ほのかな月光を頼りに、彼女の文字に目を凝らす。
『よく眠ってる。あれから学園の生徒たちはどう?あと彼が……ヴェルシオが姿を見せないことを、貴族や国民には、どう説明しているの?』
行方不明の元婚約者が現れたから、その女を連れて引きこもっているなんて公にできるはずがない。書類こそするようになったけれど、会議とか社交とか、しなくてはならないことは沢山あるはずだ。
『国民には病に臥せっていると伝えていますわ。パレードの騒ぎも急に体調が悪化し、転移魔法持ちの王家の魔術師によって城に戻ったことにしました。……無理はありますが、あの場所にいたのは平民だもの、問題ないわ。いつ公務に戻るのかは不明としていますが、王太子が2人続いてその位を退けばこの国が揺らいでいると他国に思われますから、早々に廃位にはならないでしょう』
王もまだあのろくでなしのボンクラ、監禁魔の犯罪者を後継にと考えていますから。わたしとしては、何をふざけたことをと思いますが。
怒りを隠さない文字。随分と彼に対する敵意が強いとは思うが、廃位にはならないの言葉に安心する。
『そっか。ロザリーは大丈夫?学園の事も国のことも頼りきりにして……。大変でしょう?』
『問題ありません。ラフィンツェを蹴落とす準備をしていた時に比べればずっと楽だし、今表立って動いているのはお父様と陛下だもの。……お姉さまが生きていると女生徒たちに伝えていないのは、申し訳なく思うけれど』
彼女たちがお姉さまに会いたいと城に大挙して押し寄せれば、その男を刺激する可能性があるとはいえ、悲しむ姿を思えば胸が痛むわ。
ねえお姉さま、本当にその男に、いやなことはされていませんか?
村でのことはクロルに聞いたけれど、あなたが傷つくくらいなら、傷つける人間なんていなくなればいいって、そう、思っているんです。

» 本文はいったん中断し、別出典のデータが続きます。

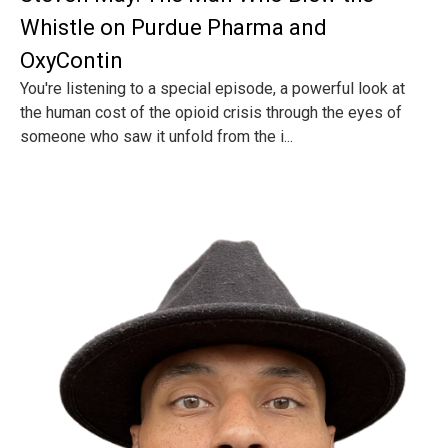
Whistle on Purdue Pharma and
OxyContin
You're listening to a special episode, a powerful look at
the human cost of the opioid crisis through the eyes of
someone who saw it unfold from the i...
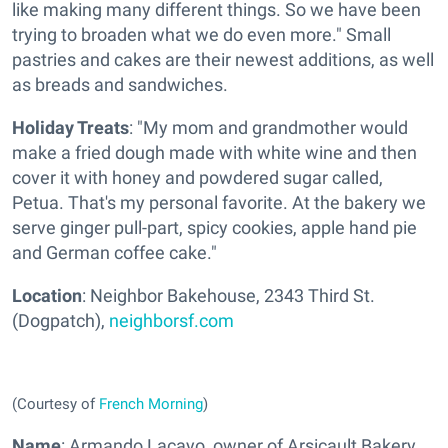
like making many different things. So we have been
trying to broaden what we do even more." Small
pastries and cakes are their newest additions, as well
as breads and sandwiches.
Holiday Treats
: "My mom and grandmother would
make a fried dough made with white wine and then
cover it with honey and powdered sugar called,
Petua. That's my personal favorite. At the bakery we
serve ginger pull-part, spicy cookies, apple hand pie
and German coffee cake."
Location
: Neighbor Bakehouse, 2343 Third St.
(Dogpatch),
neighborsf.com
(Courtesy of
French Morning
)
Name
: Armando Lacayo, owner of Arsicault Bakery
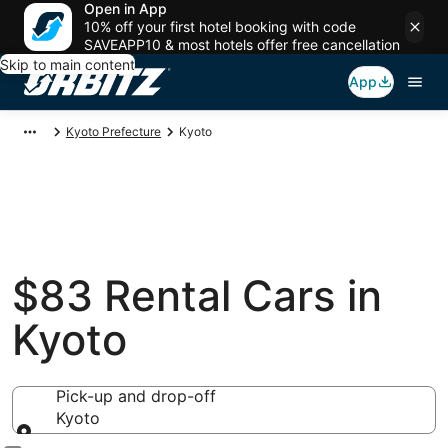
Open in App
10% off your first hotel booking with code
SAVEAPP10 & most hotels offer free cancellation
Skip to main content
App
Kyoto Prefecture
Kyoto
$83 Rental Cars in
Kyoto
Pick-up and drop-off
Kyoto
Pick-up and drop-off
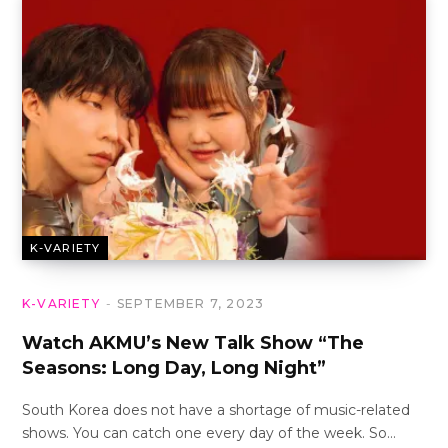
K-VARIETY
K-VARIETY
SEPTEMBER 7, 2023
Watch AKMU’s New Talk Show “The
Seasons: Long Day, Long Night”
South Korea does not have a shortage of music-related
shows. You can catch one every day of the week. So…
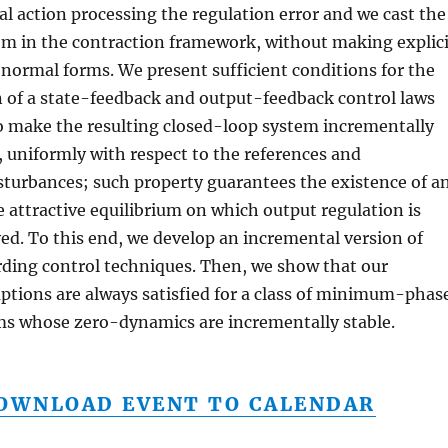
al action processing the regulation error and we cast the
m in the contraction framework, without making explici
 normal forms. We present sufficient conditions for the
 of a state-feedback and output-feedback control laws
o make the resulting closed-loop system incrementally
, uniformly with respect to the references and
sturbances; such property guarantees the existence of a
 attractive equilibrium on which output regulation is
ed. To this end, we develop an incremental version of
ding control techniques. Then, we show that our
tions are always satisfied for a class of minimum-phas
ms whose zero-dynamics are incrementally stable.
OWNLOAD EVENT TO CALENDAR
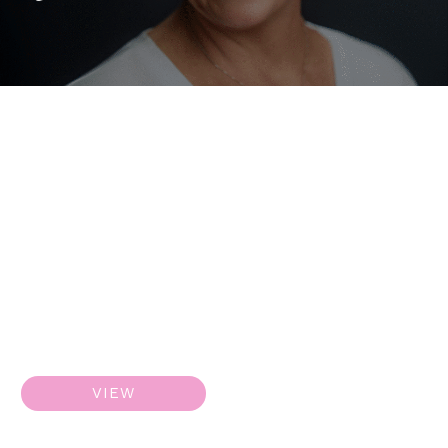
ResurFX
VIEW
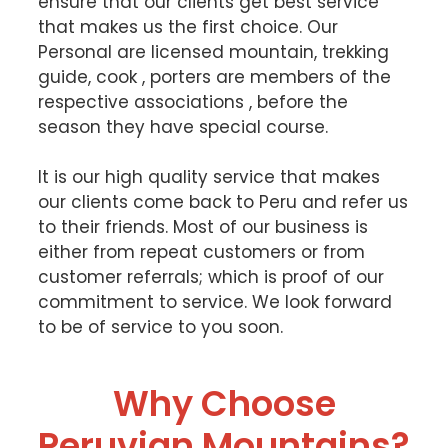
ensure that our clients get best service
that makes us the first choice. Our
Personal are licensed mountain, trekking
guide, cook , porters are members of the
respective associations , before the
season they have special course.
It is our high quality service that makes
our clients come back to Peru and refer us
to their friends. Most of our business is
either from repeat customers or from
customer referrals; which is proof of our
commitment to service. We look forward
to be of service to you soon.
Why Choose
Peruvian Mountains?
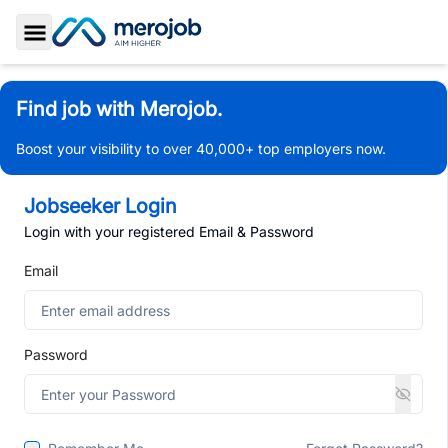
Toggle Sidebar
Find job with Merojob.
Boost your visibility to over 40,000+ top employers now.
Jobseeker Login
Login with your registered Email & Password
Email
Password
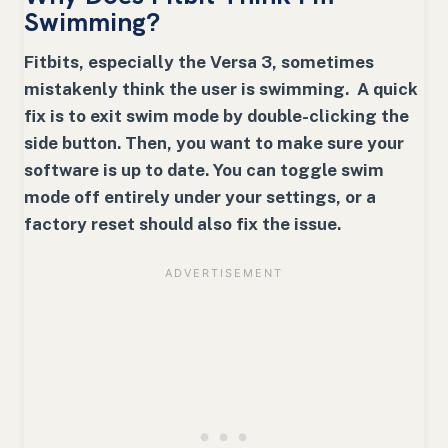
Swimming?
Fitbits, especially the Versa 3, sometimes
mistakenly think the user is swimming. A quick
fix is to exit swim mode by double-clicking the
side button. Then, you want to make sure your
software is up to date. You can toggle swim
mode off entirely under your settings, or a
factory reset should also fix the issue.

ただの文字だ。それなのに空気が重く、寒くなった気がした。
嫌なこと。部屋から出られない退屈、家族とも連絡が取れないこと。
けれどそれは私の愚かな選択のせいで、このいびつな部屋は、私が招いたことで。
『問題ないよ。本当に、何もない』
しばらくして、そうですか、と返事があった。
『お姉さまがおっしゃるなら、そう思っておきましょう。その男の限界も近いでしょうし』
ん、とむずがるように彼が身じろぎしたせいで、心臓が大きく跳ねた。
ドッドッと大きく鼓動するそれを声を出さないように宥めていたから、続く文字の意味を理解するのに、時間がかかった。
『……限界って?』
『そのままの意味です。わたしでさえ壊せない王家の障壁魔法を1月以上も維持するなど、無理をしているに決まっているもの。眠って魔力を回復する必要があるのがいい証拠だわ。魔力が切れて魔法が解けるか、気絶し維持できなくなるか、どちらにせよ遠くないうちに、そいつは破滅するでしょう』
あまり長話をしては気付かれますから、今晩はここまでにしましょう。次にその男の魔力の気配が薄い時に、またお話させてください。
返事より早く、文字は止まった。